#### [APPLY WHAT YOU READ]
a) Copy out word for word the part of the Teixeira de Freitas text that begins with the words containing "It has an agricultural" and ends with "approximately 14 municipalities.".
b) According to the Teixeira de Freitas text, what is the large Eucalyptus crop grown for? Answer in one to three sentences.

It has an agricultural economy, based in cattle ranching and raising crops. There is also a large production of Eucalyptus destined to the extraction of cellulose on factories in the region. The city is a regional commercial center, serving approximately 14 municipalities.

== Geography ==

=== Climate ===
The climate of Teixeira de Freitas is considered tropical (type Am in the climatic classification of Köppen-Geiger), with significant rainfall in most of the months and average annual temperature of 24.3 °C. August is the driest month of the year, with an average of 58 mm of precipitation. November is the month with the highest level of precipitation, with an average of 136 mm. The warmest month of the year is January with an average temperature of 26.2 °C, while June is the coldest, with an average temperature of 22.0 °C. The average annual rainfall is 1099 mm.

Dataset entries
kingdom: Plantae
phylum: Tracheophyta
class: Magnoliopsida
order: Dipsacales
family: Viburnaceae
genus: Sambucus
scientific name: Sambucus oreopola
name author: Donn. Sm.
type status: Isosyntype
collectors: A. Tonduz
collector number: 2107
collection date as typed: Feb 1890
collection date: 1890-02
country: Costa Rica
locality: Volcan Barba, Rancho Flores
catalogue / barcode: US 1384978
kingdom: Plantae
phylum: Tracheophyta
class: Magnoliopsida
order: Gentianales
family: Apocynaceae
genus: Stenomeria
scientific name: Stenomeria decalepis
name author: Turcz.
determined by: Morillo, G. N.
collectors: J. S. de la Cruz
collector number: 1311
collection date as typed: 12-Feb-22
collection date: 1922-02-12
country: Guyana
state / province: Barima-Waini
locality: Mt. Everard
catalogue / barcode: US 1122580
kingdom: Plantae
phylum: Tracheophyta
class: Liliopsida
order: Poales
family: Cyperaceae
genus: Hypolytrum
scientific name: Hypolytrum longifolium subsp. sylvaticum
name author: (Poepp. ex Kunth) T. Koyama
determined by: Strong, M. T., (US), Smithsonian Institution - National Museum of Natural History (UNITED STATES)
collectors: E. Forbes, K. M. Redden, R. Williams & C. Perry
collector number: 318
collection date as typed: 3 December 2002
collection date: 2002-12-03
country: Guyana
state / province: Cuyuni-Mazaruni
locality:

#### [ANSWERS]
a)
It has an agricultural economy, based in cattle ranching and raising crops. There is also a large production of Eucalyptus destined to the extraction of cellulose on factories in the region. The city is a regional commercial center, serving approximately 14 municipalities.

b) The Eucalyptus is grown for the extraction of cellulose at factories in the region.